Cessione del credito da riqualificazione energetica

La L. 30.12.2018 n. 145 (cd. Legge di Bilancio 2019) ha prorogato al 31.12.2019 , nella misura del 65% , la detrazione fiscale (dall’ Irpef e dall’ Ires ) per gli interventi di riqualificazione energetica degli edifici disciplinata dall’art. 14, D.L. 4.6.2013 n. 63. La detrazione era già stata confermata dalla precedente Legge di Bilancio, in alcuni casi addirittura nella misura del 70% o 75% . Da anni, infatti, viene prorogato il riconoscimento di una detrazione fiscale a fronte di interventi di riqualificazione energetica dei fabbricati. La disciplina è stata interessata da continui aggiornamenti. A partire dall’1.1.2016, infatti, con l’inserimento del co. 2-ter e, dall’1.1.2017 anche con l’inserimento del co. 2-sexies nell’art. 14, D.L. 63/2013, è stato previsto che, in presenza di determinate condizioni, in luogo della fruizione della detrazione in oggetto, i contribuenti beneficiari possono optare per la cessione del corrispondente credito ai fornitori che hanno effettuato gli interventi ovvero ad altri soggetti privati . Le regole per la cessione del credito sono state poi disciplinate con i Provv. Agenzia Entrate 8.6.2017, 28.8.2017 e da ultimo 18.4.2019 .

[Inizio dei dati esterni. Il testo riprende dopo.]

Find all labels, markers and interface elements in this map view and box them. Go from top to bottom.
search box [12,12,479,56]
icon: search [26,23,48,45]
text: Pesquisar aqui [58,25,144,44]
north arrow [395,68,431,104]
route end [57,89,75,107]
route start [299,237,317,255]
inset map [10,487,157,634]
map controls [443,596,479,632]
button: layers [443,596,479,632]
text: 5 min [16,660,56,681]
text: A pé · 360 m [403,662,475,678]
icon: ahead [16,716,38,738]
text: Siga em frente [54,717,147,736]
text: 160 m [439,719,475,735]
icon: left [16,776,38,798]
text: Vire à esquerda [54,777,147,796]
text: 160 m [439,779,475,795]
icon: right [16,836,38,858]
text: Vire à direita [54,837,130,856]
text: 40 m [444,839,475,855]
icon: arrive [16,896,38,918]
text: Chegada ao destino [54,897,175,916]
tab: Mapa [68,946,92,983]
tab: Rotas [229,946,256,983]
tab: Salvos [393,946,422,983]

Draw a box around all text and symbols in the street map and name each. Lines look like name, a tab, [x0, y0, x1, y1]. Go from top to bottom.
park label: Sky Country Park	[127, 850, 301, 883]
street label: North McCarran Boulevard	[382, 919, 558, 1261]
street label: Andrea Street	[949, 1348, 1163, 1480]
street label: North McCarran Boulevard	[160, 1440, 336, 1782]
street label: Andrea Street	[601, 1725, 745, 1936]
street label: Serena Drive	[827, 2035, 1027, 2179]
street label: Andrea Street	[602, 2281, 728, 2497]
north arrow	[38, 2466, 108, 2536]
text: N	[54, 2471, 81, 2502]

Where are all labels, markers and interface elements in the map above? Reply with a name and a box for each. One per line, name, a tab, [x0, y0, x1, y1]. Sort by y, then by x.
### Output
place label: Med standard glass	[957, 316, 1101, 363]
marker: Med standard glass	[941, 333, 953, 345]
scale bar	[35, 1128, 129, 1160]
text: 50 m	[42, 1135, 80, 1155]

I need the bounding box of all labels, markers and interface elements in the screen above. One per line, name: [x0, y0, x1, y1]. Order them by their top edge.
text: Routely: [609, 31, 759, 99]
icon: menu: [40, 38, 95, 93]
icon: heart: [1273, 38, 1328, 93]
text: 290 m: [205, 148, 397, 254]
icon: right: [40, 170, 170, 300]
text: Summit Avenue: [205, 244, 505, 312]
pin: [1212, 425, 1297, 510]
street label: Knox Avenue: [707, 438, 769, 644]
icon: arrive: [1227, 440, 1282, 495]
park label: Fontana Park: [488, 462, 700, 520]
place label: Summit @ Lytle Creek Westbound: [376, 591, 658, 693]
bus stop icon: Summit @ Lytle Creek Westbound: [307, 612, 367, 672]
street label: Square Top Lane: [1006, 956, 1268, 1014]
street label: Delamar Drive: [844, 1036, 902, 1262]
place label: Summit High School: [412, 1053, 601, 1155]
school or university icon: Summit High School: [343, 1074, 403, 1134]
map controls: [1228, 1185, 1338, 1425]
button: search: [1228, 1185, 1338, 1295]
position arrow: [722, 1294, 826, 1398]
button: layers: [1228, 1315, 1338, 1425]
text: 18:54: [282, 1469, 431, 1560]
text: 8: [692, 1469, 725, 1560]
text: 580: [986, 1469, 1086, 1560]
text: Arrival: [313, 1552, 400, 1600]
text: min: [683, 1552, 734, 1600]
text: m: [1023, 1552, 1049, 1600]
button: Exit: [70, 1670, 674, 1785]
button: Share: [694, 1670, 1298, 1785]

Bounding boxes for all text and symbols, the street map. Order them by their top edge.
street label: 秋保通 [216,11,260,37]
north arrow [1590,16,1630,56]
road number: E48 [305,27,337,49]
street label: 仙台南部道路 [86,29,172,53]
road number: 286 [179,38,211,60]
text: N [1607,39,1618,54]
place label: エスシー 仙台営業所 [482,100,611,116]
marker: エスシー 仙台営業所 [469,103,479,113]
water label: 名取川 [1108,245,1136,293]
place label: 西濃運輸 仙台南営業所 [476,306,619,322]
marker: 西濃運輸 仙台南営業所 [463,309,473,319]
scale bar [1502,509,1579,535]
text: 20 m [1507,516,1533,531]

Accertamento induttivo del reddito societario

La Suprema Corte con l'ordinanza del 16.11.2018, n. 29546 ha asserito che la contabilità di un’ impresa può essere ritenuta inattendibile e può, pertanto, legittimare l’accertamento induttivo se si fonda su un post-it rinvenuto presso soggetti terzi e non presso la sede dell’azienda verificata. In particolare, in sede di legittimità, è stato affermato il principio secondo cui la cd. contabilità in nero , seppure rinvenuta presso terzi e costituita da appunti ed informazioni dell' imprenditore , integra un valido elemento indiziario , incombendo sul contribuente l'onere di fornire la prova contraria al fine di dimostrare l'infondatezza della pretesa impositiva.